Exercise aim: For this exercise, write out the whole listing below exactly, omitting its images.

(Supplied records begins)

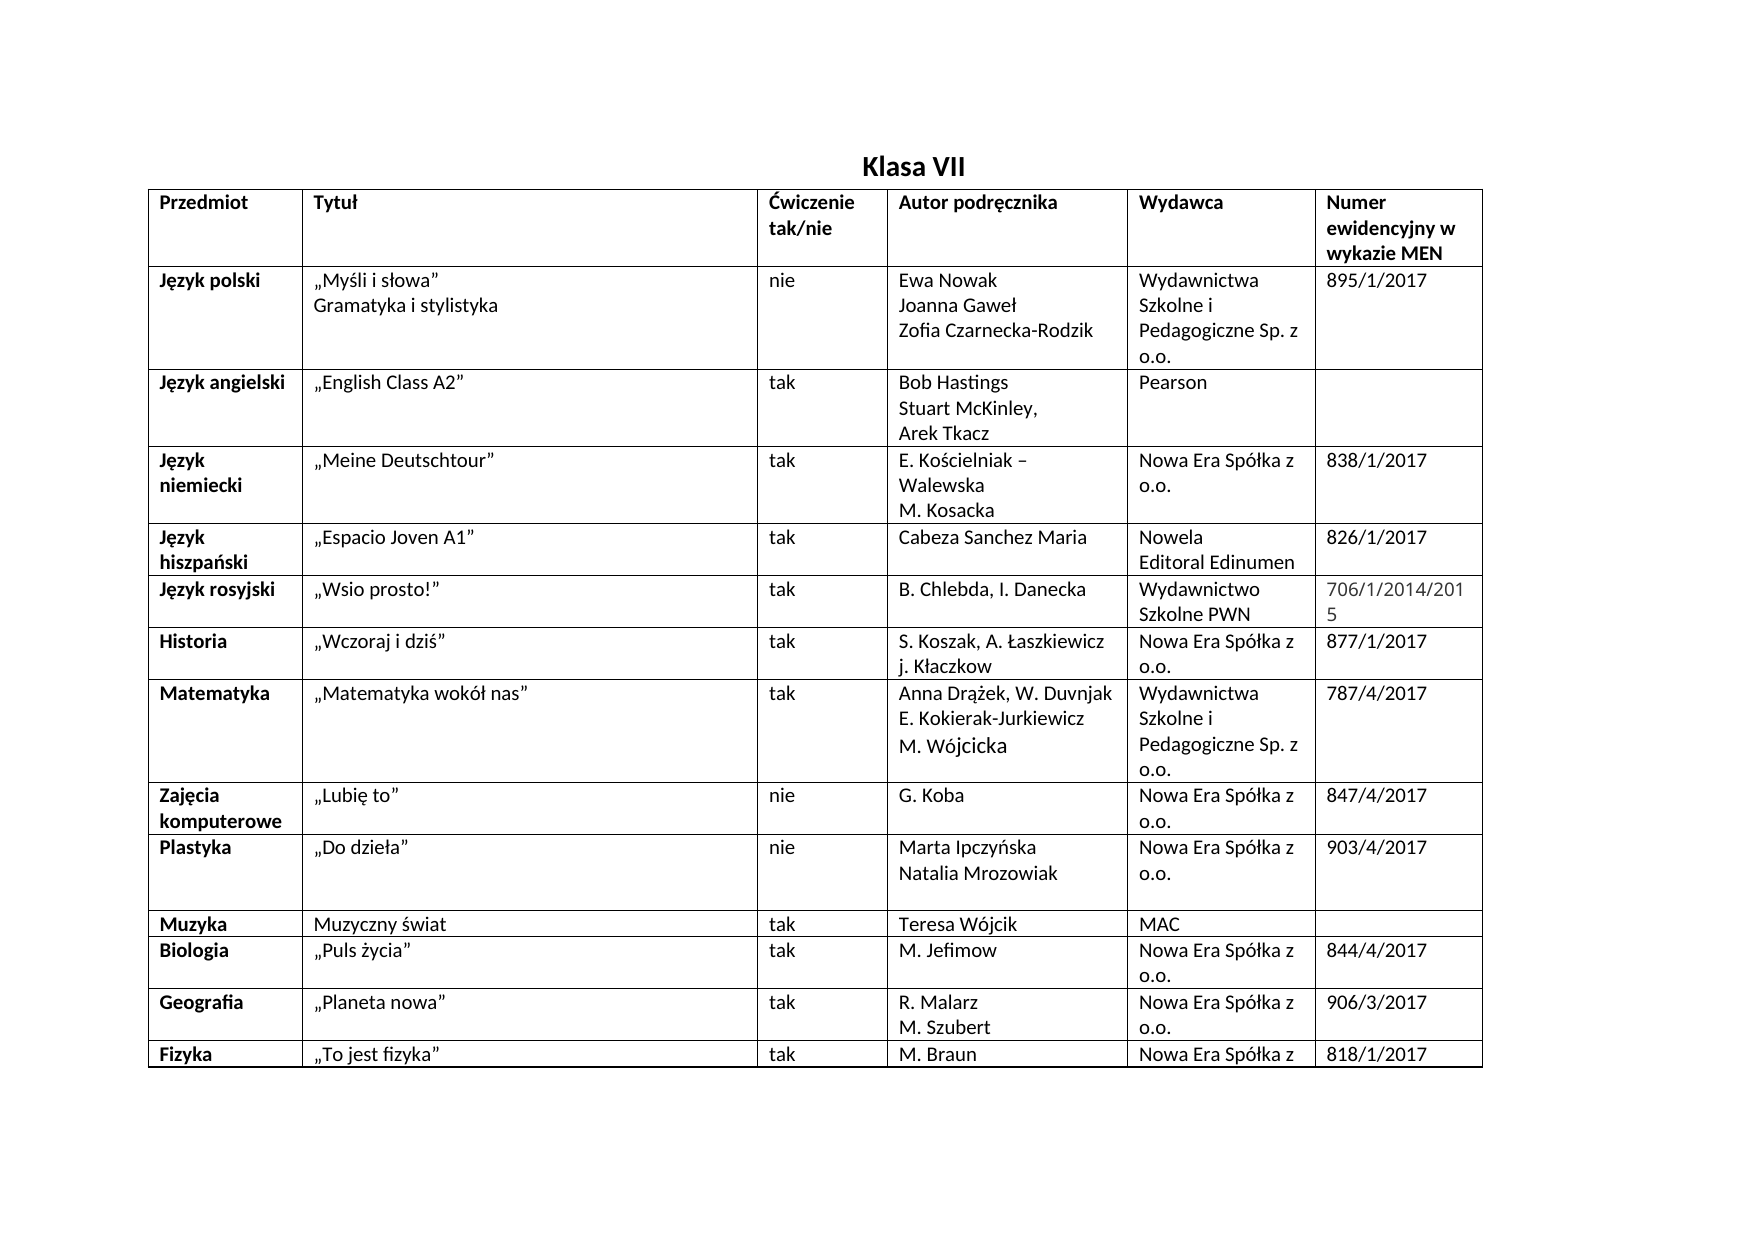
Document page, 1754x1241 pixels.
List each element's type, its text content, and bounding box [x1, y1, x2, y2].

table_cell Nowela Editoral Edinumen [1128, 524, 1315, 575]
table_cell 706/1/2014/2015 [1337, 576, 1482, 627]
table_cell Język rosyjski [149, 576, 302, 627]
table_cell M. Braun W. Śliwa [888, 1041, 1127, 1066]
table_cell Bob Hastings Stuart McKinley, Arek Tkacz [888, 370, 1127, 446]
table_cell „English Class A2” [303, 370, 757, 446]
table_cell Ewa Nowak Joanna Gaweł Zofia Czarnecka-Rodzik [888, 267, 1127, 368]
table_cell Wydawnictwo Szkolne PWN [1128, 576, 1315, 627]
table_cell „Espacio Joven A1” [303, 524, 757, 575]
table_cell tak [758, 680, 887, 782]
table_cell Fizyka [149, 1041, 302, 1066]
table_cell Język polski [149, 267, 302, 368]
table_cell 706/1/2014/2015 [1316, 576, 1326, 627]
table_cell nie [758, 267, 887, 368]
table_header Numer ewidencyjny w wykazie MEN [1316, 190, 1482, 266]
table_cell B. Chlebda, I. Danecka [888, 576, 1127, 627]
table_cell „To jest fizyka” [303, 1041, 757, 1066]
table_cell Pearson [1128, 370, 1315, 446]
table_cell Teresa Wójcik [888, 911, 1127, 936]
table_cell Język niemiecki [149, 447, 302, 523]
table_cell Wydawnictwa Szkolne i Pedagogiczne Sp. z o.o. [1128, 267, 1315, 368]
table_cell 844/4/2017 [1316, 937, 1482, 988]
table_cell Muzyczny świat [303, 911, 757, 936]
table_header Przedmiot [149, 190, 302, 266]
table_cell Nowa Era Spółka z o.o. [1128, 628, 1315, 679]
table_cell R. Malarz M. Szubert [888, 989, 1127, 1040]
table_cell Nowa Era Spółka z o.o. [1128, 447, 1315, 523]
table_cell „Wczoraj i dziś” [303, 628, 757, 679]
table_cell tak [758, 1041, 887, 1066]
table_cell Nowa Era Spółka z o.o. [1128, 783, 1315, 833]
table_cell tak [758, 937, 887, 988]
table_cell Marta Ipczyńska Natalia Mrozowiak [888, 835, 1127, 910]
table_cell „Planeta nowa” [303, 989, 757, 1040]
table_cell 818/1/2017 [1316, 1041, 1482, 1066]
table_cell „Wsio prosto!” [303, 576, 757, 627]
table_cell [1316, 911, 1482, 936]
table_cell Historia [149, 628, 302, 679]
table_cell Muzyka [149, 911, 302, 936]
table_header Autor podręcznika [888, 190, 1127, 266]
table_cell Biologia [149, 937, 302, 988]
table_header Ćwiczenie tak/nie [758, 190, 887, 266]
table_cell „Lubię to” [303, 783, 757, 833]
table_cell „Matematyka wokół nas” [303, 680, 757, 782]
table_cell „Myśli i słowa” Gramatyka i stylistyka [303, 267, 757, 368]
table_header Wydawca [1128, 190, 1315, 266]
table_cell 903/4/2017 [1316, 835, 1482, 910]
table_cell 906/3/2017 [1316, 989, 1482, 1040]
table_cell tak [758, 989, 887, 1040]
table_cell nie [758, 783, 887, 833]
table_cell „Meine Deutschtour” [303, 447, 757, 523]
table_cell „Do dzieła” [303, 835, 757, 910]
table_cell [1316, 370, 1482, 446]
table_cell 895/1/2017 [1316, 267, 1482, 368]
table_cell Zajęcia komputerowe [149, 783, 302, 833]
table_cell Geografia [149, 989, 302, 1040]
table_cell 838/1/2017 [1316, 447, 1482, 523]
table_cell 877/1/2017 [1316, 628, 1482, 679]
table_cell tak [758, 628, 887, 679]
table_cell tak [758, 911, 887, 936]
table_cell M. Jefimow [888, 937, 1127, 988]
table_cell S. Koszak, A. Łaszkiewicz j. Kłaczkow [888, 628, 1127, 679]
table_cell tak [758, 576, 887, 627]
table_cell 826/1/2017 [1316, 524, 1482, 575]
table_cell „Puls życia” [303, 937, 757, 988]
table_cell tak [758, 524, 887, 575]
table_cell E. Kościelniak – Walewska M. Kosacka [888, 447, 1127, 523]
table_cell tak [758, 447, 887, 523]
table_cell Język hiszpański [149, 524, 302, 575]
table_cell nie [758, 835, 887, 910]
table_cell 787/4/2017 [1316, 680, 1482, 782]
table_cell G. Koba [888, 783, 1127, 833]
table_cell Nowa Era Spółka z o.o. [1128, 937, 1315, 988]
table_cell Wydawnictwa Szkolne i Pedagogiczne Sp. z o.o. [1128, 680, 1315, 782]
table_header Tytuł [303, 190, 757, 266]
table_cell Język angielski [149, 370, 302, 446]
table_cell MAC [1128, 911, 1315, 936]
table_cell Matematyka [149, 680, 302, 782]
table_cell Nowa Era Spółka z o.o. [1128, 835, 1315, 910]
table_cell Nowa Era Spółka z o.o. [1128, 989, 1315, 1040]
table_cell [1128, 1041, 1315, 1066]
table_cell 847/4/2017 [1316, 783, 1482, 833]
table_cell Plastyka [149, 835, 302, 910]
text Klasa VII [148, 148, 1606, 183]
table_cell tak [758, 370, 887, 446]
table_cell Cabeza Sanchez Maria [888, 524, 1127, 575]
table_cell Anna Drążek, W. Duvnjak E. Kokierak-Jurkiewicz M. Wójcicka [888, 680, 1127, 782]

(Supplied records ends)

Task answer:
Document page, 1754x1241 pixels.
List each element's type, its text content, and bounding box [x1, y1, x2, y2].

table_cell Nowela Editoral Edinumen [1128, 524, 1315, 575]
table_cell 706/1/2014/2015 [1337, 576, 1482, 627]
table_cell Język rosyjski [149, 576, 302, 627]
table_cell M. Braun W. Śliwa [888, 1041, 1127, 1066]
table_cell Bob Hastings Stuart McKinley, Arek Tkacz [888, 370, 1127, 446]
table_cell „English Class A2” [303, 370, 757, 446]
table_cell Ewa Nowak Joanna Gaweł Zofia Czarnecka-Rodzik [888, 267, 1127, 368]
table_cell Wydawnictwo Szkolne PWN [1128, 576, 1315, 627]
table_cell „Espacio Joven A1” [303, 524, 757, 575]
table_cell tak [758, 680, 887, 782]
table_cell Fizyka [149, 1041, 302, 1066]
table_cell Język polski [149, 267, 302, 368]
table_cell 706/1/2014/2015 [1316, 576, 1326, 627]
table_cell nie [758, 267, 887, 368]
table_header Numer ewidencyjny w wykazie MEN [1316, 190, 1482, 266]
table_cell B. Chlebda, I. Danecka [888, 576, 1127, 627]
table_cell „To jest fizyka” [303, 1041, 757, 1066]
table_cell Pearson [1128, 370, 1315, 446]
table_cell Teresa Wójcik [888, 911, 1127, 936]
table_cell Język niemiecki [149, 447, 302, 523]
table_cell Wydawnictwa Szkolne i Pedagogiczne Sp. z o.o. [1128, 267, 1315, 368]
table_cell 844/4/2017 [1316, 937, 1482, 988]
table_cell Muzyczny świat [303, 911, 757, 936]
table_header Przedmiot [149, 190, 302, 266]
table_cell Nowa Era Spółka z o.o. [1128, 628, 1315, 679]
table_cell R. Malarz M. Szubert [888, 989, 1127, 1040]
table_cell Nowa Era Spółka z o.o. [1128, 447, 1315, 523]
table_cell „Wczoraj i dziś” [303, 628, 757, 679]
table_cell tak [758, 1041, 887, 1066]
table_cell Nowa Era Spółka z o.o. [1128, 783, 1315, 833]
table_cell tak [758, 937, 887, 988]
table_cell Marta Ipczyńska Natalia Mrozowiak [888, 835, 1127, 910]
table_cell „Planeta nowa” [303, 989, 757, 1040]
table_cell 818/1/2017 [1316, 1041, 1482, 1066]
table_cell „Wsio prosto!” [303, 576, 757, 627]
table_cell [1316, 911, 1482, 936]
table_cell Historia [149, 628, 302, 679]
table_cell Muzyka [149, 911, 302, 936]
table_header Autor podręcznika [888, 190, 1127, 266]
table_cell Biologia [149, 937, 302, 988]
table_header Ćwiczenie tak/nie [758, 190, 887, 266]
table_cell „Lubię to” [303, 783, 757, 833]
table_cell „Matematyka wokół nas” [303, 680, 757, 782]
table_cell „Myśli i słowa” Gramatyka i stylistyka [303, 267, 757, 368]
table_header Wydawca [1128, 190, 1315, 266]
table_cell 903/4/2017 [1316, 835, 1482, 910]
table_cell 906/3/2017 [1316, 989, 1482, 1040]
table_cell tak [758, 989, 887, 1040]
table_cell nie [758, 783, 887, 833]
table_cell „Meine Deutschtour” [303, 447, 757, 523]
table_cell „Do dzieła” [303, 835, 757, 910]
table_cell [1316, 370, 1482, 446]
table_cell 895/1/2017 [1316, 267, 1482, 368]
table_cell Zajęcia komputerowe [149, 783, 302, 833]
table_cell Geografia [149, 989, 302, 1040]
table_cell 838/1/2017 [1316, 447, 1482, 523]
table_cell 877/1/2017 [1316, 628, 1482, 679]
table_cell tak [758, 628, 887, 679]
table_cell tak [758, 911, 887, 936]
table_cell M. Jefimow [888, 937, 1127, 988]
table_cell S. Koszak, A. Łaszkiewicz j. Kłaczkow [888, 628, 1127, 679]
table_cell tak [758, 576, 887, 627]
table_cell 826/1/2017 [1316, 524, 1482, 575]
table_cell „Puls życia” [303, 937, 757, 988]
table_cell tak [758, 524, 887, 575]
table_cell E. Kościelniak – Walewska M. Kosacka [888, 447, 1127, 523]
table_cell tak [758, 447, 887, 523]
table_cell Język hiszpański [149, 524, 302, 575]
table_cell nie [758, 835, 887, 910]
table_cell 787/4/2017 [1316, 680, 1482, 782]
table_cell G. Koba [888, 783, 1127, 833]
table_cell Nowa Era Spółka z o.o. [1128, 937, 1315, 988]
table_cell Wydawnictwa Szkolne i Pedagogiczne Sp. z o.o. [1128, 680, 1315, 782]
table_header Tytuł [303, 190, 757, 266]
table_cell Język angielski [149, 370, 302, 446]
table_cell MAC [1128, 911, 1315, 936]
table_cell Matematyka [149, 680, 302, 782]
table_cell Nowa Era Spółka z o.o. [1128, 835, 1315, 910]
table_cell Nowa Era Spółka z o.o. [1128, 989, 1315, 1040]
table_cell [1128, 1041, 1315, 1066]
table_cell 847/4/2017 [1316, 783, 1482, 833]
table_cell Plastyka [149, 835, 302, 910]
text Klasa VII [148, 148, 1606, 183]
table_cell tak [758, 370, 887, 446]
table_cell Cabeza Sanchez Maria [888, 524, 1127, 575]
table_cell Anna Drążek, W. Duvnjak E. Kokierak-Jurkiewicz M. Wójcicka [888, 680, 1127, 782]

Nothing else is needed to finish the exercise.